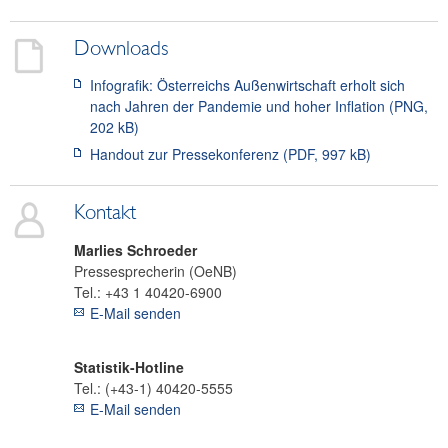
Downloads
Infografik: Österreichs Außenwirtschaft erholt sich
nach Jahren der Pandemie und hoher Inflation (PNG,
202 kB)
Handout zur Pressekonferenz (PDF, 997 kB)
Kontakt
Marlies
Schroeder
Pressesprecherin (OeNB)
Tel.:
+43 1 40420-6900
E-Mail senden
Statistik-Hotline
Tel.:
(+43-1) 40420-5555
E-Mail senden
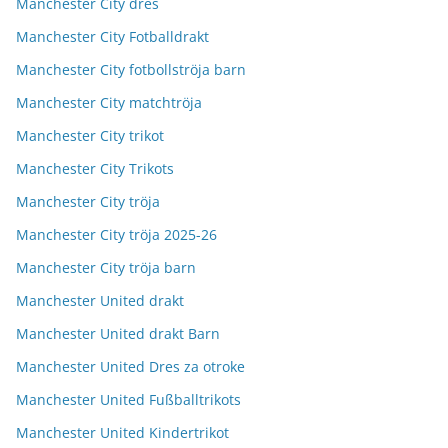
Manchester City dres
Manchester City Fotballdrakt
Manchester City fotbollströja barn
Manchester City matchtröja
Manchester City trikot
Manchester City Trikots
Manchester City tröja
Manchester City tröja 2025-26
Manchester City tröja barn
Manchester United drakt
Manchester United drakt Barn
Manchester United Dres za otroke
Manchester United Fußballtrikots
Manchester United Kindertrikot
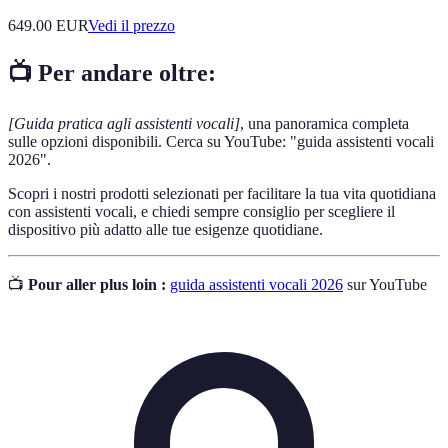
649.00
EUR
Vedi il prezzo
📺 Per andare oltre:
[Guida pratica agli assistenti vocali]
, una panoramica completa
sulle opzioni disponibili. Cerca su YouTube: "guida assistenti vocali
2026".
Scopri i nostri prodotti selezionati per facilitare la tua vita quotidiana
con assistenti vocali, e chiedi sempre consiglio per scegliere il
dispositivo più adatto alle tue esigenze quotidiane.
📺
Pour aller plus loin :
guida assistenti vocali 2026
sur YouTube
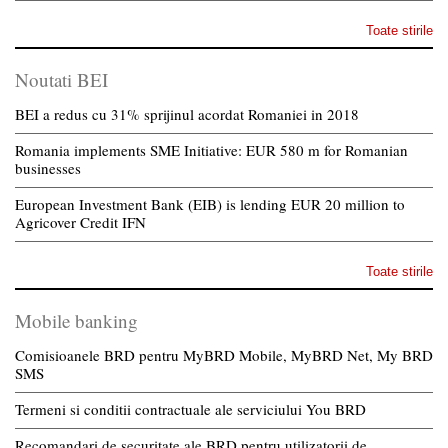
Toate stirile
Noutati BEI
BEI a redus cu 31% sprijinul acordat Romaniei in 2018
Romania implements SME Initiative: EUR 580 m for Romanian
businesses
European Investment Bank (EIB) is lending EUR 20 million to
Agricover Credit IFN
Toate stirile
Mobile banking
Comisioanele BRD pentru MyBRD Mobile, MyBRD Net, My BRD
SMS
Termeni si conditii contractuale ale serviciului You BRD
Recomandari de securitate ale BRD pentru utilizatorii de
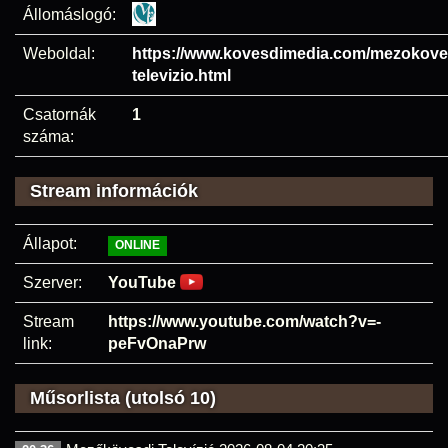
Állomáslogó:
Weboldal:
https://www.kovesdimedia.com/mezokove
televizio.html
Csatornák
1
száma:
Stream információk
Állapot:
ONLINE
Szerver:
YouTube
Stream
https://www.youtube.com/watch?v=-
link:
peFvOnaPrw
Műsorlista (utolsó 10)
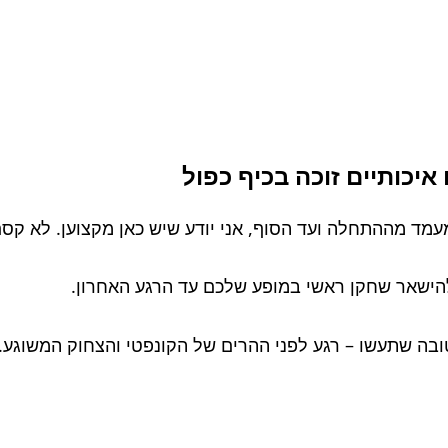
איכותיים זוכה בכיף כפול
עמד מההתחלה ועד הסוף, אני יודע שיש כאן מקצוען. לא קסם
להישאר שחקן ראשי במופע שלכם עד הרגע האחרון.
ובה שתעשו – רגע לפני ההרים של הקונפטי והצחוק המשוגע.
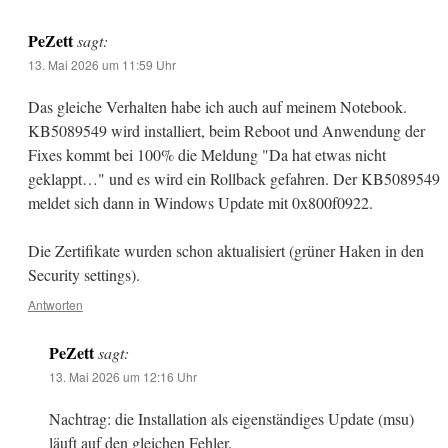
PeZett
sagt:
13. Mai 2026 um 11:59 Uhr
Das gleiche Verhalten habe ich auch auf meinem Notebook.
KB5089549 wird installiert, beim Reboot und Anwendung der
Fixes kommt bei 100% die Meldung "Da hat etwas nicht
geklappt…" und es wird ein Rollback gefahren. Der KB5089549
meldet sich dann in Windows Update mit 0x800f0922.
Die Zertifikate wurden schon aktualisiert (grüner Haken in den
Security settings).
Antworten
PeZett
sagt:
13. Mai 2026 um 12:16 Uhr
Nachtrag: die Installation als eigenständiges Update (msu)
läuft auf den gleichen Fehler.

# [Exercise objective]
Your answer is to contain exactly the lines from the one holding "meldet sich dann" to the end of the entries, with no other line.

# [Solution]
meldet sich dann in Windows Update mit 0x800f0922.
Die Zertifikate wurden schon aktualisiert (grüner Haken in den
Security settings).
Antworten
PeZett
sagt:
13. Mai 2026 um 12:16 Uhr
Nachtrag: die Installation als eigenständiges Update (msu)
läuft auf den gleichen Fehler.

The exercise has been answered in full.